Scrum Agile Project Management

Continuous Improvement: Clarity Before Speed

Learn which building blocks help you to create the culture of systematic improvement in a software development organization and a Scrum team. This talk discusses how the Deming cycle – Plan-Do-Check-Act has been applied concretely in an R&D organization to ensure that the operational development is done systematically. The practices have been evolving during couple of years and the talk will also share the lessons learned from this journey.
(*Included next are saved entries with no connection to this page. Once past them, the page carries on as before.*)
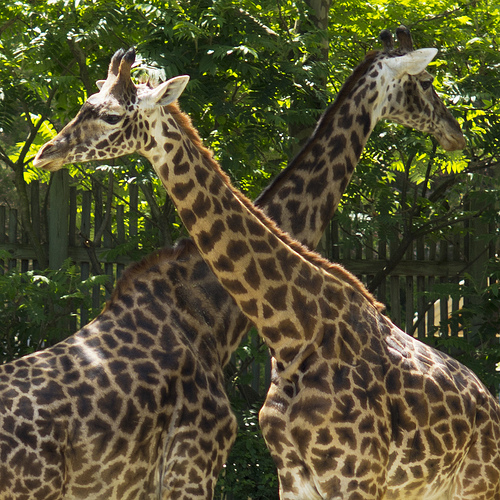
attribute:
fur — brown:
[169, 103, 388, 320]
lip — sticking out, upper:
[28, 159, 46, 170]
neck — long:
[324, 109, 355, 212]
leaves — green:
[11, 17, 66, 103]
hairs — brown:
[333, 265, 375, 296]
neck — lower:
[172, 144, 410, 346]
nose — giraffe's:
[27, 125, 89, 182]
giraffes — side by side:
[22, 25, 487, 466]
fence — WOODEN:
[316, 190, 498, 397]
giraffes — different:
[21, 38, 471, 319]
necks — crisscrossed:
[141, 129, 381, 320]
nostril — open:
[54, 135, 72, 153]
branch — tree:
[368, 231, 421, 288]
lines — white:
[326, 350, 422, 446]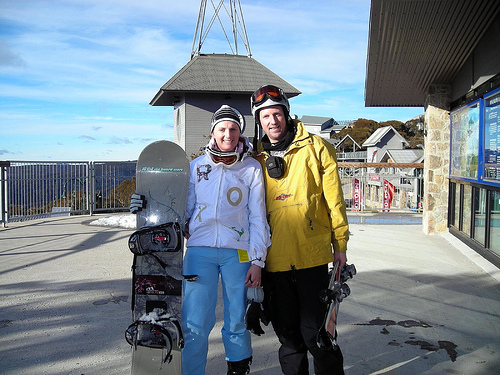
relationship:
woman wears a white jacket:
[187, 105, 273, 374] [187, 152, 272, 264]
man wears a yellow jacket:
[246, 84, 347, 375] [252, 120, 352, 271]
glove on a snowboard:
[126, 190, 146, 214] [124, 144, 194, 375]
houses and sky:
[299, 113, 422, 211] [1, 0, 426, 159]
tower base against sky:
[192, 0, 256, 59] [1, 0, 426, 159]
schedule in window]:
[482, 86, 498, 182] [450, 81, 500, 272]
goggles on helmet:
[252, 85, 282, 103] [253, 88, 293, 121]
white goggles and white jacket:
[208, 148, 241, 166] [187, 152, 272, 264]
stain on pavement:
[354, 317, 477, 366] [1, 214, 500, 374]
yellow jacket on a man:
[252, 120, 352, 271] [246, 84, 347, 375]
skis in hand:
[315, 257, 359, 349] [331, 241, 349, 277]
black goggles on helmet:
[252, 85, 282, 103] [253, 88, 293, 121]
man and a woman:
[246, 84, 347, 375] [187, 105, 273, 374]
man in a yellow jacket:
[246, 84, 347, 375] [252, 120, 352, 271]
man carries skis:
[246, 84, 347, 375] [315, 257, 359, 349]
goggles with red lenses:
[252, 85, 282, 103] [257, 90, 279, 99]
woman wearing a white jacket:
[187, 105, 273, 374] [187, 152, 272, 264]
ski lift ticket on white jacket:
[237, 248, 253, 262] [187, 152, 272, 264]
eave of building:
[363, 2, 500, 106] [425, 16, 500, 290]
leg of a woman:
[182, 243, 217, 375] [187, 105, 273, 374]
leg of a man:
[262, 271, 307, 374] [246, 84, 347, 375]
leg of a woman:
[223, 250, 256, 373] [187, 105, 273, 374]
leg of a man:
[300, 272, 347, 372] [246, 84, 347, 375]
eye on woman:
[218, 126, 225, 135] [187, 105, 273, 374]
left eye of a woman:
[230, 125, 240, 137] [187, 105, 273, 374]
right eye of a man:
[265, 112, 270, 121] [246, 84, 347, 375]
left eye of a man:
[275, 112, 285, 120] [246, 84, 347, 375]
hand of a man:
[331, 241, 349, 277] [246, 84, 347, 375]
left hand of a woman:
[246, 264, 265, 289] [187, 105, 273, 374]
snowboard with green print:
[124, 144, 194, 375] [142, 164, 185, 176]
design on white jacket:
[195, 160, 214, 185] [187, 152, 272, 264]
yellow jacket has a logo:
[252, 120, 352, 271] [273, 191, 292, 205]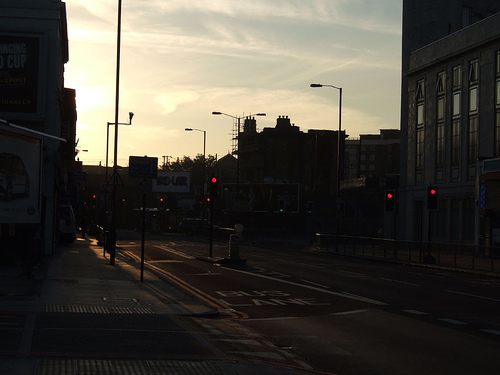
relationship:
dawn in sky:
[58, 8, 458, 268] [65, 0, 410, 166]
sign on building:
[155, 168, 193, 195] [128, 156, 158, 237]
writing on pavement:
[214, 288, 329, 312] [116, 227, 498, 372]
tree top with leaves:
[169, 146, 227, 185] [176, 133, 221, 191]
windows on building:
[408, 81, 485, 186] [398, 1, 498, 287]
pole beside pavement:
[110, 0, 122, 266] [116, 227, 498, 372]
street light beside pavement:
[303, 77, 348, 250] [116, 227, 498, 372]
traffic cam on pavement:
[107, 111, 135, 257] [116, 227, 498, 372]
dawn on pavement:
[58, 8, 458, 268] [116, 227, 498, 372]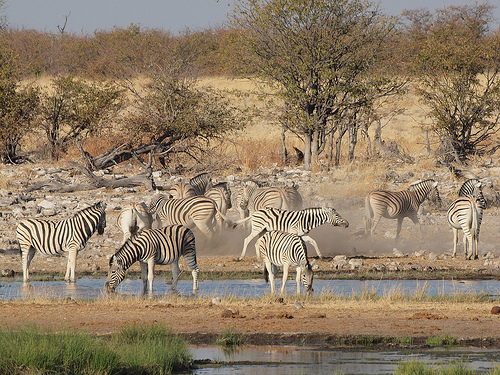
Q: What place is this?
A: It is a field.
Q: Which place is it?
A: It is a field.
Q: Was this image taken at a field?
A: Yes, it was taken in a field.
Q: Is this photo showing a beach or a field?
A: It is showing a field.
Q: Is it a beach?
A: No, it is a field.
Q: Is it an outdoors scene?
A: Yes, it is outdoors.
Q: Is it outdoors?
A: Yes, it is outdoors.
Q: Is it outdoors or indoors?
A: It is outdoors.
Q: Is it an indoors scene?
A: No, it is outdoors.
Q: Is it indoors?
A: No, it is outdoors.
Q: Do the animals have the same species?
A: Yes, all the animals are zebras.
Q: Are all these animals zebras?
A: Yes, all the animals are zebras.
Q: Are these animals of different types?
A: No, all the animals are zebras.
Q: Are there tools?
A: No, there are no tools.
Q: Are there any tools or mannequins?
A: No, there are no tools or mannequins.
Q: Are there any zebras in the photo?
A: Yes, there is a zebra.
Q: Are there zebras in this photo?
A: Yes, there is a zebra.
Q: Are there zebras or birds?
A: Yes, there is a zebra.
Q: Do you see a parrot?
A: No, there are no parrots.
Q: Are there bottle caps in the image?
A: No, there are no bottle caps.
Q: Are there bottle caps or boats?
A: No, there are no bottle caps or boats.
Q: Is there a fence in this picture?
A: No, there are no fences.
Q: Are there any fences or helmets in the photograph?
A: No, there are no fences or helmets.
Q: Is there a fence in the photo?
A: No, there are no fences.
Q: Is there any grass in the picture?
A: Yes, there is grass.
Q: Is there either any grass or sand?
A: Yes, there is grass.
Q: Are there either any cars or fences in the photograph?
A: No, there are no fences or cars.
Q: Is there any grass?
A: Yes, there is grass.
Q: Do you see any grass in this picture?
A: Yes, there is grass.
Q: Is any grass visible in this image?
A: Yes, there is grass.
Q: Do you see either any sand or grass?
A: Yes, there is grass.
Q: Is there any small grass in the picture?
A: Yes, there is small grass.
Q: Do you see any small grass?
A: Yes, there is small grass.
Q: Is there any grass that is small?
A: Yes, there is grass that is small.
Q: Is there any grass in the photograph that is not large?
A: Yes, there is small grass.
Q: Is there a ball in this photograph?
A: No, there are no balls.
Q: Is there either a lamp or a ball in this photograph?
A: No, there are no balls or lamps.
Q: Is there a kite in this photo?
A: No, there are no kites.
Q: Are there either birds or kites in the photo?
A: No, there are no kites or birds.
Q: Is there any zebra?
A: Yes, there is a zebra.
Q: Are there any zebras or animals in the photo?
A: Yes, there is a zebra.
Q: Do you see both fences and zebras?
A: No, there is a zebra but no fences.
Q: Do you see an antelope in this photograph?
A: No, there are no antelopes.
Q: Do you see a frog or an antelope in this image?
A: No, there are no antelopes or frogs.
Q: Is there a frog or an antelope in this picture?
A: No, there are no antelopes or frogs.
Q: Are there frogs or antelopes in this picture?
A: No, there are no antelopes or frogs.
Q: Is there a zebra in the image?
A: Yes, there is a zebra.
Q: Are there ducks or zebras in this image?
A: Yes, there is a zebra.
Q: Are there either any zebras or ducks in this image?
A: Yes, there is a zebra.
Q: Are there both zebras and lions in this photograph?
A: No, there is a zebra but no lions.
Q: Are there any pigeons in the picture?
A: No, there are no pigeons.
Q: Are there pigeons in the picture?
A: No, there are no pigeons.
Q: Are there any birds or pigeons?
A: No, there are no pigeons or birds.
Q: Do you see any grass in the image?
A: Yes, there is grass.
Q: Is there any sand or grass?
A: Yes, there is grass.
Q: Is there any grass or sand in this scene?
A: Yes, there is grass.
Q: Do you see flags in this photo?
A: No, there are no flags.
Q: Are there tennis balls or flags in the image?
A: No, there are no flags or tennis balls.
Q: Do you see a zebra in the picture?
A: Yes, there is a zebra.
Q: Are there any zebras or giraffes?
A: Yes, there is a zebra.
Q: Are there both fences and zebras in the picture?
A: No, there is a zebra but no fences.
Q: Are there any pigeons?
A: No, there are no pigeons.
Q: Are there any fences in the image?
A: No, there are no fences.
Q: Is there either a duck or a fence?
A: No, there are no fences or ducks.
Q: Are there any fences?
A: No, there are no fences.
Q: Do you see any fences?
A: No, there are no fences.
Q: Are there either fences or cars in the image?
A: No, there are no fences or cars.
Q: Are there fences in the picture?
A: No, there are no fences.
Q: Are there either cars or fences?
A: No, there are no fences or cars.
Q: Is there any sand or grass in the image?
A: Yes, there is grass.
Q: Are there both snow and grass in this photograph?
A: No, there is grass but no snow.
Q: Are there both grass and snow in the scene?
A: No, there is grass but no snow.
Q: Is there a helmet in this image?
A: No, there are no helmets.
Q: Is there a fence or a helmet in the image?
A: No, there are no helmets or fences.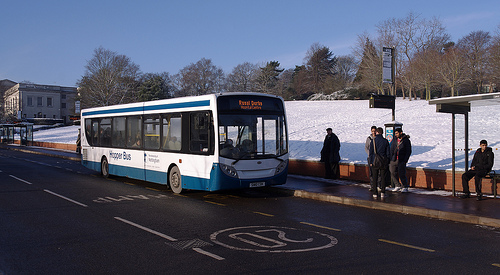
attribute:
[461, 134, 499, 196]
man — wearing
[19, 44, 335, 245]
bus — public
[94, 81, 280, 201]
bus — blue and white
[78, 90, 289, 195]
bus — white , blue 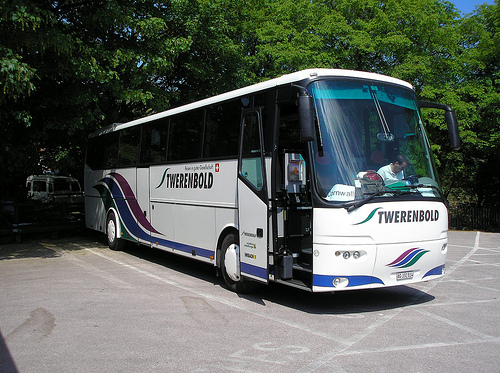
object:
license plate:
[389, 269, 424, 289]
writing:
[164, 170, 216, 191]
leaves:
[9, 6, 56, 101]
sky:
[447, 0, 483, 15]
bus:
[82, 67, 464, 295]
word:
[375, 208, 442, 224]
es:
[227, 335, 310, 366]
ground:
[1, 297, 86, 370]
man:
[377, 153, 411, 186]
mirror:
[416, 97, 465, 155]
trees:
[3, 2, 84, 168]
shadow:
[137, 247, 437, 317]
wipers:
[367, 86, 394, 137]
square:
[212, 160, 222, 172]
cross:
[214, 163, 219, 169]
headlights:
[331, 240, 369, 257]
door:
[233, 101, 275, 291]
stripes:
[118, 169, 161, 245]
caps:
[214, 225, 248, 292]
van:
[20, 173, 84, 205]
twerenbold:
[163, 170, 216, 189]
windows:
[84, 87, 283, 163]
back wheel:
[101, 207, 124, 249]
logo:
[350, 205, 440, 225]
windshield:
[306, 77, 447, 204]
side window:
[95, 129, 120, 169]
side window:
[141, 116, 169, 166]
How are you planning your improvement actions? How are they recorded? Are you following their progress? Do you know whether they are giving you the expected results? Are the improvement initiatives taking you to the right direction? In overall, how is your team managing the continuous improvement? Continuous improvement is one of the cornerstones of the Lean and agile methodologies (e.g. Kaizen & retrospective practices). Even though the basic idea is quite clear, it is often forgotten that it requires real effort to implement this as part of the everyday work. It is also essential to see the relation between the continuous improvement and the bigger picture. There is an increasing pressure to speed up the release cycles and to achieve continuous delivery mode which requires deliberate actions. This transformation is neither done with one shot. Thus a systematic way to improve the way of working is needed to make the continuous delivery successful. The talk is targeted to people who are interested to enhance their continuous improvement practices or are interested to hear concrete experiences from a large scale organization.